- **Data for processing**
--
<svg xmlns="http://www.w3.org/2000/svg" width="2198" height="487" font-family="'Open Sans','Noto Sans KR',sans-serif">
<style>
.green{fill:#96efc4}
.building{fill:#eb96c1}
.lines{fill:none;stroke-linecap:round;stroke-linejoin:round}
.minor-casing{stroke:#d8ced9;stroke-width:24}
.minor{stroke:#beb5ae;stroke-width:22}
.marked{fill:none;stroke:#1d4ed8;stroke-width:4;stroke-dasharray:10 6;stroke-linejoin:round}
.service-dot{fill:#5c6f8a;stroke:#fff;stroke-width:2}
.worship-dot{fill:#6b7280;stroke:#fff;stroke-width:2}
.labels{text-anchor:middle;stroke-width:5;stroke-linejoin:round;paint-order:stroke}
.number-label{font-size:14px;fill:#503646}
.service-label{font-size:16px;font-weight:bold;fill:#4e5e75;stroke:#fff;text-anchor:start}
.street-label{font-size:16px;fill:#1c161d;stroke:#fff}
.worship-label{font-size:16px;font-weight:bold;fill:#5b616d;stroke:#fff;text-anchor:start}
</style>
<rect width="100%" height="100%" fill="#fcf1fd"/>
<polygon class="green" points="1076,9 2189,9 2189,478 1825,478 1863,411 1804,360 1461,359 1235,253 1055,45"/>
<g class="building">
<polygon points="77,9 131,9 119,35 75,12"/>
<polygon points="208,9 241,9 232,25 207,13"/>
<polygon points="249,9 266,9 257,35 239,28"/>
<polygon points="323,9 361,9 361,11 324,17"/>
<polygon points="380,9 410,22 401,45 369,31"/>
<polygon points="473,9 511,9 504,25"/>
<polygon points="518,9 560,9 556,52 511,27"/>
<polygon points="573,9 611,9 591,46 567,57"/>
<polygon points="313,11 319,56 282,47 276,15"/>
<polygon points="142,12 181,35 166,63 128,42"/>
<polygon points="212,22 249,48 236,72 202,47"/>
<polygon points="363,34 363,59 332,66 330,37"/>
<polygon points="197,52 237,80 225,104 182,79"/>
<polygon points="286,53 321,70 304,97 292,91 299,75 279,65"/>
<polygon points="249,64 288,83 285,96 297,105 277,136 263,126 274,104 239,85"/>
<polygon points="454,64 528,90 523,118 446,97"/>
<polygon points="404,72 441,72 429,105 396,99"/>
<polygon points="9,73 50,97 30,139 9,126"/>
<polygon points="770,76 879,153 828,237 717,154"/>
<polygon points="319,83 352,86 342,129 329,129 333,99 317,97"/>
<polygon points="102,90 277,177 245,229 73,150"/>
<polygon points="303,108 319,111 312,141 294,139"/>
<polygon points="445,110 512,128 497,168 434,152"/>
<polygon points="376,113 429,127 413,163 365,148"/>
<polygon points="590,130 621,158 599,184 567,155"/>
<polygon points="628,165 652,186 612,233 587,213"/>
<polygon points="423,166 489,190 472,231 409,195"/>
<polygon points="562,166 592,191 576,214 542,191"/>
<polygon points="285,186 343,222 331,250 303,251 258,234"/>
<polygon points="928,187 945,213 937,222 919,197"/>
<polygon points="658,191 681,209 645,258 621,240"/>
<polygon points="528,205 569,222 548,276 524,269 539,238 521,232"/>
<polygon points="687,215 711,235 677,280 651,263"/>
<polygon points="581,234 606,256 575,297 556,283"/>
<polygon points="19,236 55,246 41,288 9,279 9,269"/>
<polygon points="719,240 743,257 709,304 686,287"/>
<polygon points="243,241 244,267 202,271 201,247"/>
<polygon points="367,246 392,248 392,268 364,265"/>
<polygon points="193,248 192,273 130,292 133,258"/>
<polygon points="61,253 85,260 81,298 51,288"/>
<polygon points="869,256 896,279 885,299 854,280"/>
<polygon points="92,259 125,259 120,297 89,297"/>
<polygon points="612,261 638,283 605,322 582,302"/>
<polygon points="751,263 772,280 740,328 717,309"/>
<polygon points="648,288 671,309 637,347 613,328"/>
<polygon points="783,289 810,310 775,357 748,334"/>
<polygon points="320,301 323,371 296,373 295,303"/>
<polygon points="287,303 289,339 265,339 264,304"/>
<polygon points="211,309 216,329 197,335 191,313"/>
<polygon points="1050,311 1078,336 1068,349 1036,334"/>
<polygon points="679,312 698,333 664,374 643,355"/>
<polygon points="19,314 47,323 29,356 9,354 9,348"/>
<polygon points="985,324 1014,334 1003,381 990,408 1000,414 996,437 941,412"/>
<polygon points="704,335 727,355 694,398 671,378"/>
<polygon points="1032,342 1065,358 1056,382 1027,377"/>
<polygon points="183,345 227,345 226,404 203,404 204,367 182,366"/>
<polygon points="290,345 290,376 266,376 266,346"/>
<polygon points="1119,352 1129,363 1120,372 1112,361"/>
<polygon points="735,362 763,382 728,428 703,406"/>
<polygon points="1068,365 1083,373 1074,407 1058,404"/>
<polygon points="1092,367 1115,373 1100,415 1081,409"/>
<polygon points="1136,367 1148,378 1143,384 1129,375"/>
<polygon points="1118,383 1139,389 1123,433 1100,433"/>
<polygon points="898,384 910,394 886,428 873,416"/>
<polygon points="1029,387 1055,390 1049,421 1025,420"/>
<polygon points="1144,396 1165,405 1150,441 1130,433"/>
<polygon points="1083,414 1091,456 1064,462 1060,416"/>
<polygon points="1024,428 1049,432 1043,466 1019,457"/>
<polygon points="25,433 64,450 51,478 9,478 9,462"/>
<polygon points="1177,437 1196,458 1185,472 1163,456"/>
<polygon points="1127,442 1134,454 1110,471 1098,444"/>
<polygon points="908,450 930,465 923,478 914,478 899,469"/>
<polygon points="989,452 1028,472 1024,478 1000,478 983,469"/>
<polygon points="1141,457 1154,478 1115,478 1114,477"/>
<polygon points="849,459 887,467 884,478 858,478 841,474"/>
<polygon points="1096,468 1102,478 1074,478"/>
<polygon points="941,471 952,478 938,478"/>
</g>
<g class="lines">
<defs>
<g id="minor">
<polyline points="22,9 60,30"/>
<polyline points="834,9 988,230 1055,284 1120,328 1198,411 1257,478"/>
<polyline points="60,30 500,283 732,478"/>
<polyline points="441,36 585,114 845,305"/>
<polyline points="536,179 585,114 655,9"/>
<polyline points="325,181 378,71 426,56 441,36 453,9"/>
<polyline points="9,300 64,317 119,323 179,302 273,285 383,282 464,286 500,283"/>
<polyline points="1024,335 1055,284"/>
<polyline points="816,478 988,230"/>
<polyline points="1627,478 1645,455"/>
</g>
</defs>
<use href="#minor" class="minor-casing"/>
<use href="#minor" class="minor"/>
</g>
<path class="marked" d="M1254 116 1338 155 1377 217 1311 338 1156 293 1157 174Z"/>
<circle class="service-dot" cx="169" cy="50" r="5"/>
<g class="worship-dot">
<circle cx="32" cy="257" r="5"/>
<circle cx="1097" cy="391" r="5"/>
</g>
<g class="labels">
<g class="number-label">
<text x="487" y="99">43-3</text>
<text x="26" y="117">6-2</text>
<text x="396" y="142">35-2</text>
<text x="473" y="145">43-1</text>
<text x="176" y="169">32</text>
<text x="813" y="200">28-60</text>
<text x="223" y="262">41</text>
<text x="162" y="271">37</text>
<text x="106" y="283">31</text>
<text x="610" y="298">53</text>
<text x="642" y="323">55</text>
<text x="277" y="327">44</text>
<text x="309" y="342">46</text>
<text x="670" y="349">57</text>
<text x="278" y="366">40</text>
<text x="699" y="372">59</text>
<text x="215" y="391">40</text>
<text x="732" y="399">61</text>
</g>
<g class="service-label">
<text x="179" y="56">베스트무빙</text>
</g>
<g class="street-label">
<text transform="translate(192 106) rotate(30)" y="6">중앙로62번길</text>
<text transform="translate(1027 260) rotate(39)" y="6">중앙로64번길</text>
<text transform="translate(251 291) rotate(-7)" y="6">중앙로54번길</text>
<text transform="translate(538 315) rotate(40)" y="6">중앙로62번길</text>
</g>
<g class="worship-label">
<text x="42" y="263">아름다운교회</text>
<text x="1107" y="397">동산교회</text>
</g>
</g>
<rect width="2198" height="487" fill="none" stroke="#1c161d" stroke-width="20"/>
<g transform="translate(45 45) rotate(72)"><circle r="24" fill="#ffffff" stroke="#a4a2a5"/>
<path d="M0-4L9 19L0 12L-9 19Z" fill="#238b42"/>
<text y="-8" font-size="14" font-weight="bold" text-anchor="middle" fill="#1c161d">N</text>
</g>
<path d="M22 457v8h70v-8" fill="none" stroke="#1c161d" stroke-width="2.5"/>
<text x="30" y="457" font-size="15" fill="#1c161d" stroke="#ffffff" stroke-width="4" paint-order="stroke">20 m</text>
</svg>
--
In the entries above, identify each line that includes the string "lines", then copy it.

.lines{fill:none;stroke-linecap:round;stroke-linejoin:round}
<g class="lines">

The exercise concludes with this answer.